The history of interactions between the two camps is undoubtedly complicated by a number of issues; however my opinion is that you folks should be working together in a united front to assure a "Food for Orca" campaign! Perhaps a well focused market campaign is what you need to best meet your objectives.
My view from Spokane is that your contest about academic credentials or how long you have lived, or even perhaps what or how much view property you own in the San Juans, is a joke.
The public (i.e. the rest of the world) is NOT really that interested in this personal longevity or real estate issue since whatever special entitlement it may provide you towards an understanding of the big picture of Orca ecology is questionable. Any experience or ownership you may think this may give you is actually inconsequential. In fact it may actually be a liability.
Also, if for some reason you think any affiliation with the University of Washington Friday Harbor Labs provides anyone a special, exclusive outlook regarding Orca, then you have been further disillusioned. (I myself did ecology research in the San Juan and Gulf islands thru UW/FHL 1984 - 94, and lived on both sides of the BC/WA border in the Islands for 12 years.)
The most basic facts seem to speak for themselves. If the general consensus is that food (chinook) availability is the main issue for Orca conservation, all of your objectives would be much better met if you joined forces and united a front against the main interests negatively impacting the 'supply side' of salmon.
I now live in the interior watersheds of the Pacific Northwest, where our local anadromous salmonids (chinoook) that swim (swam) thru Orca country once thrived in great abundance. If there was more food for Orca, the points you bicker may become moot.
I suggest you storm in great numbers (market campaign) the forestry and range departments at the universities of Washington, British Columbia, Idaho and Oregon, and the US Forest Service, and demand effective conservation of freshwater salmon habitat on both private and public lands.
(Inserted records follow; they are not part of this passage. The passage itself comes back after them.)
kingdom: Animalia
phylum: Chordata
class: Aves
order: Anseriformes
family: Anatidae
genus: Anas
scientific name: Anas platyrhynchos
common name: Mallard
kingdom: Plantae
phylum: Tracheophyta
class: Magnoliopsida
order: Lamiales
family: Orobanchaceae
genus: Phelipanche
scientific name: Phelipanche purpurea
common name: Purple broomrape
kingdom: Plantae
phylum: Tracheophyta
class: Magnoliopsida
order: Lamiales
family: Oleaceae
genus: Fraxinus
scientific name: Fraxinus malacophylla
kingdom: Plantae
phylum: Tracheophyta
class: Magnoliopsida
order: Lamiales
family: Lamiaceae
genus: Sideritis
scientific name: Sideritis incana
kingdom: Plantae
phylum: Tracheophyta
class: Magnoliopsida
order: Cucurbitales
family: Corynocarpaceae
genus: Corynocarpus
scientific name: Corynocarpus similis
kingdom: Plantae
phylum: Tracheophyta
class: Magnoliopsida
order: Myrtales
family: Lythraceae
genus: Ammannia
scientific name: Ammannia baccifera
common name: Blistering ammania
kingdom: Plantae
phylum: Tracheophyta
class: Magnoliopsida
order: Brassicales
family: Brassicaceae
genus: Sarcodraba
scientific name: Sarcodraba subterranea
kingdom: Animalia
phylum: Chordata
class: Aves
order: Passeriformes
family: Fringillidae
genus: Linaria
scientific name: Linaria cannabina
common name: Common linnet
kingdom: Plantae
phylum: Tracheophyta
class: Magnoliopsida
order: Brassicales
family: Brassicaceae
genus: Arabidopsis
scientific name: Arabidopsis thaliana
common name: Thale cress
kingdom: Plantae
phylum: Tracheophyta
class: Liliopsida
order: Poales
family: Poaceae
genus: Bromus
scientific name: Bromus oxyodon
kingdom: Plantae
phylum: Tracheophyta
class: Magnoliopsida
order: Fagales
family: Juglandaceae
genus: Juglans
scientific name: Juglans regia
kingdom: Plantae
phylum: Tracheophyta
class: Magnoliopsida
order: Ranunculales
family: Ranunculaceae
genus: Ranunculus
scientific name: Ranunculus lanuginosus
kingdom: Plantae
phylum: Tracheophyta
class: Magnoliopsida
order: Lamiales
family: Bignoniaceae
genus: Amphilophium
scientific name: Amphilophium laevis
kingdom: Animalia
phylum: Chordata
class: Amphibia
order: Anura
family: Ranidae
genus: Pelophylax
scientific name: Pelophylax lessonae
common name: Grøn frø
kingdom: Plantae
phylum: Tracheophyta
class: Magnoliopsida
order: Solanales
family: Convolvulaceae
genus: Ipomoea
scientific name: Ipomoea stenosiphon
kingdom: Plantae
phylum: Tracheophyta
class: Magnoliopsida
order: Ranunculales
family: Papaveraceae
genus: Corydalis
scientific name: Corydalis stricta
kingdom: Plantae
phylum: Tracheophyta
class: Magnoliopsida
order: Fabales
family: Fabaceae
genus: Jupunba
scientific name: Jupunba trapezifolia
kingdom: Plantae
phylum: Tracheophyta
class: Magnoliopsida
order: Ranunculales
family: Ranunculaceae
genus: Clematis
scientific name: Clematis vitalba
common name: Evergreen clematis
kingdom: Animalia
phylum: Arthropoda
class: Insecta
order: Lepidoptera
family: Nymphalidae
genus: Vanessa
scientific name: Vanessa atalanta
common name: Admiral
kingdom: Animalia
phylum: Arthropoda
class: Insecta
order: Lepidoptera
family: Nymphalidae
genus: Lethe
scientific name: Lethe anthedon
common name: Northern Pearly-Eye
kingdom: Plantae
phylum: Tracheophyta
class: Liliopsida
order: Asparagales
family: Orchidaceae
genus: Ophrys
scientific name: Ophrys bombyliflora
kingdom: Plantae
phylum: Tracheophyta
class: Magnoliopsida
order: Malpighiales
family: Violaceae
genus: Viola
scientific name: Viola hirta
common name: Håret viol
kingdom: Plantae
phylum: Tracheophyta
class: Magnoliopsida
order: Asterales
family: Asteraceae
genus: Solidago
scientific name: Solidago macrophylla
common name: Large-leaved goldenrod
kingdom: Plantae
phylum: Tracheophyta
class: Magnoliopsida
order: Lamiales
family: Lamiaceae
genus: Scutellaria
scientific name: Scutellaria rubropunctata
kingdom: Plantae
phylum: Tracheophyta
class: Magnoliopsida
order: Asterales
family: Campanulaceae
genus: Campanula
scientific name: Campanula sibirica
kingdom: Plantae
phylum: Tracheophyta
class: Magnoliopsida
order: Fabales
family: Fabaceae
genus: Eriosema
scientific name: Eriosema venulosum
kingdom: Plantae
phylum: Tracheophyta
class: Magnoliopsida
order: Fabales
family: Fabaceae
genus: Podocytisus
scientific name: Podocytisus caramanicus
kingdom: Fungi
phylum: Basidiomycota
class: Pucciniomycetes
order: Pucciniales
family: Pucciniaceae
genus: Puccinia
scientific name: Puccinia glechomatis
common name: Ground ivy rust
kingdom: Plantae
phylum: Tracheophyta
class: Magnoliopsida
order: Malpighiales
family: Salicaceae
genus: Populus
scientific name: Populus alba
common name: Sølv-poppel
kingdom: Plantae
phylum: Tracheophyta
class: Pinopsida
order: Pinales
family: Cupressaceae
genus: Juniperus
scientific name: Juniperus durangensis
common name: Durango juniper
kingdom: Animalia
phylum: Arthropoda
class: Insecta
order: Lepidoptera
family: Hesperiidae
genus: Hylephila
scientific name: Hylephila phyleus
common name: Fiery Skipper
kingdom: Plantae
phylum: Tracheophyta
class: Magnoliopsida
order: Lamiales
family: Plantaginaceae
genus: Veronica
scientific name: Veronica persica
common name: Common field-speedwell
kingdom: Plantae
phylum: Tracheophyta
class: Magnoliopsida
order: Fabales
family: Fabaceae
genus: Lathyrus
Also, showing up at any and all meetings regarding barging grain down the Snake/Columbia River systems, and any other dam-salmon issues should be at the top of your list.
If you think anglers, commercial or native fishermen are the main culprits regarding the salmon supply-side, then you need to expand your horizons and get off your little isolated rocks more often. Pounding on doors in BC is critical.
If the Islands' Orca are now so critically dependent on their food supply, you basically have no other choice. Your objectives will be more easily reached if you work more effectively together on the big picture, as opposed the squabbling about such small localized phenomena, like 'NO GO Zones' on the west side of San Juan Island for a very small percentage of boats, where Orca may get the rare opportunity to eat the last remaining runs of wild salmon.